Docalog: Multi-document Dialogue System using Transformer-based Span Retrieval - MultiDoc2dia 2022 Challenge.
This repository contains notebooks which are used during this challenge. They're showing our efforts to making the best predictions on document retriever part so they would be useful as a practice pattern.
This file contains our first efforts for making the document retriever which starts with using PLDA method. If you're looking for our last (best efforts) you can see the DR_TEIT.ipynb
file
This file contains some tested methods for document retriever which you can see them in below table. We called our best model "Document Retrival with Title Embedding and IDF on Texts (DR.TEIT)". In this method we used two scoring measure and aggregate them by a convex combination (λ * Similiarity_{Title Embedding} + (1 - λ) * Similiarity_{TextIDF}).
We used LaBSE model for out embeddings. For computing title embedding similarities we used cosine similarity between query embeddings and each document's title embedding. For the second part we used character-level (2gram to 8gram). We also trained our TF-IDF transformation matrix on the Multidoc2dial2022 documnets.
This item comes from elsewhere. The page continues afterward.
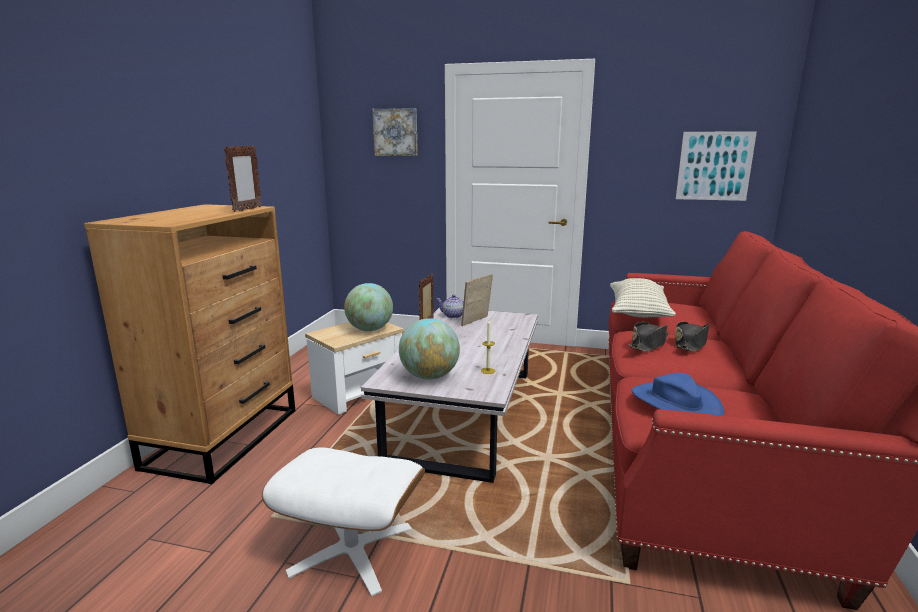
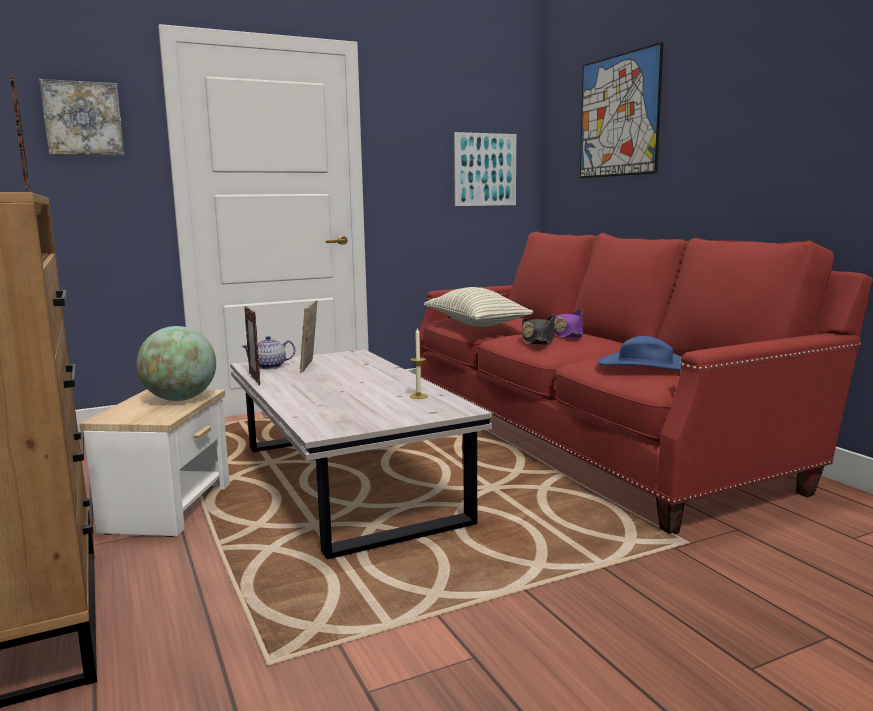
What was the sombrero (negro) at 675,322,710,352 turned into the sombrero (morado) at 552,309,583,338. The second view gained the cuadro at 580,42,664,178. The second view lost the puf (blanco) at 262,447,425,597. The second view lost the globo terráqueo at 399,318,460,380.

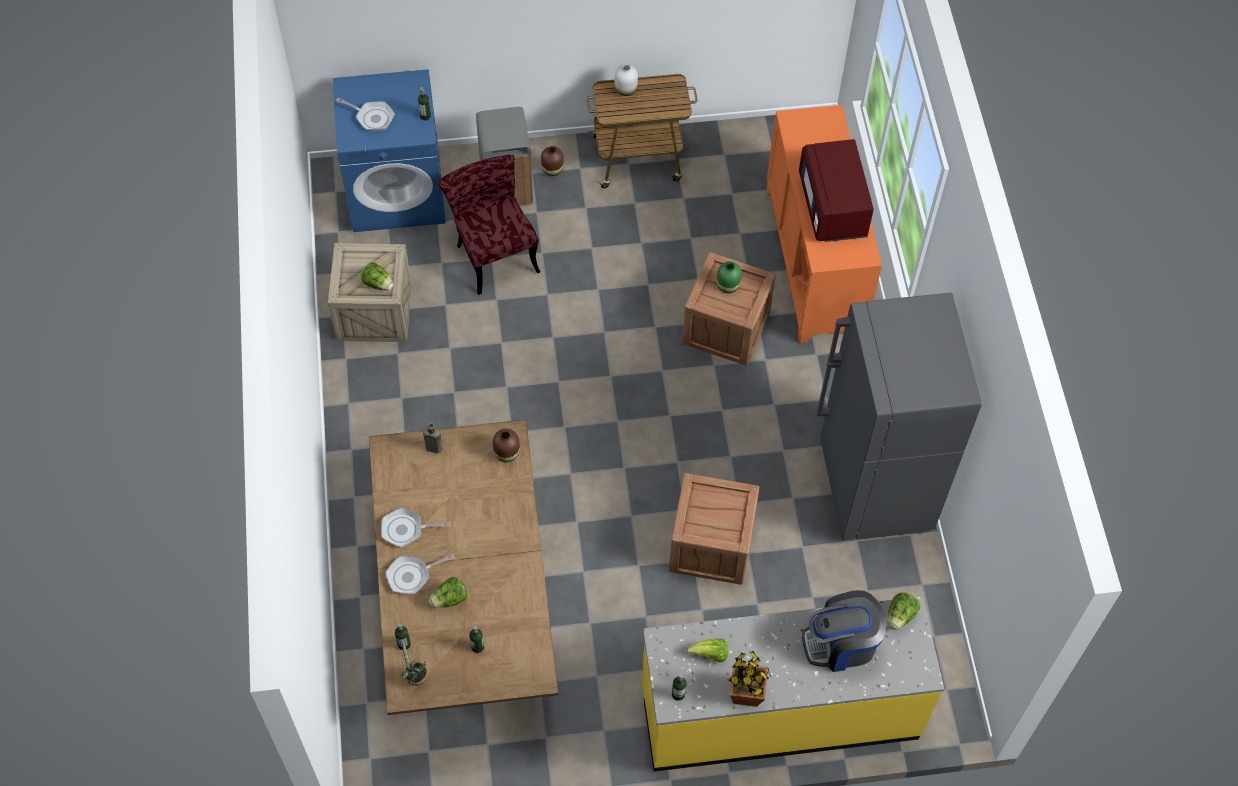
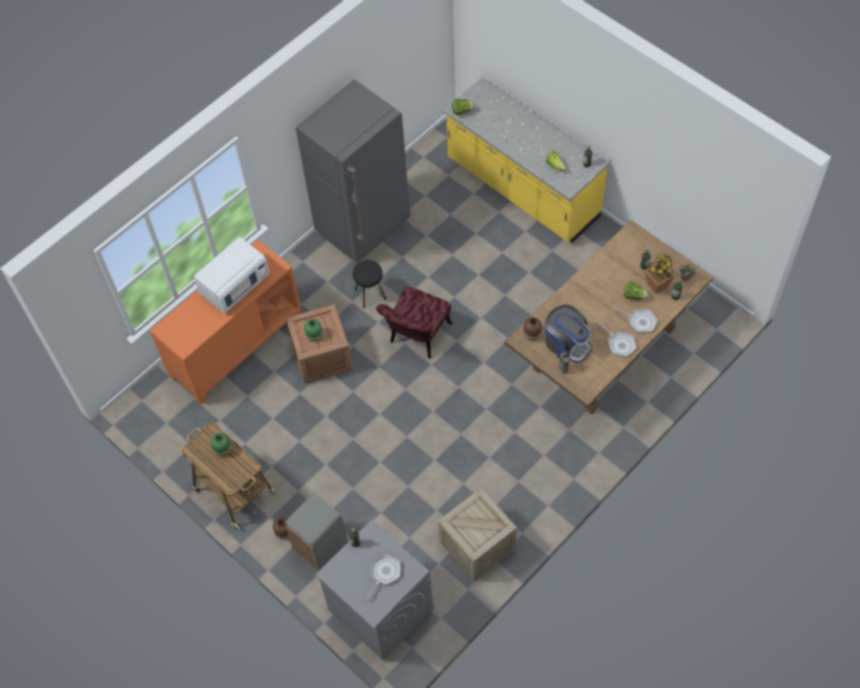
What was the microondas (rojo) at 799,139,874,242 turned into the microondas (blanco) at 194,237,270,313. The second view gained the florero (verde) at 211,433,231,456. What was the lavadora (azul) at 332,69,446,232 turned into the lavadora (gris) at 316,520,433,661. The second view gained the taburete (negro) at 353,260,386,308. The sartén at 336,98,395,131 ended up facing another way, 45 degrees clockwise from before. The silla (rojo) ended up elsewhere, having gone from 438,155,540,295 to 376,286,452,359. The cafetera ended up elsewhere, having gone from 802,590,886,672 to 545,304,592,363. The planta en maceta ended up elsewhere, having gone from 729,651,771,707 to 645,253,675,294. The second view lost the lechuga at 361,262,393,291. The second view lost the florero (blanco) at 615,64,638,96. The second view lost the caja de embalaje at 669,473,760,585.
Method | @1 | @5 | @10 | @50 | @100 | MRR (mean, var) |
---|---|---|---|---|---|---|
IDF - vanilla | 13% | 30% | 39% | 64% | 83% | (0.22, 0.11) |
IDF - power-order | 15% | 31% | 41% | 65% | 83% | (0.23, 0.12) |
IDF - power-order (softmax) | 10.7% | 23% | 31% | 57.6% | 78% | (0.18, 0.09) |
IDF - self-attention | 13.9% | 29% | 38% | 62% | 82% | (0.22, 0.11) |
DR. TEIT | 61.6% | 86% | 91% | 96% | 98% | (0.72, 0.13) |
The main model which stack the document retriever and span predictor part is in this repository (CAiRE).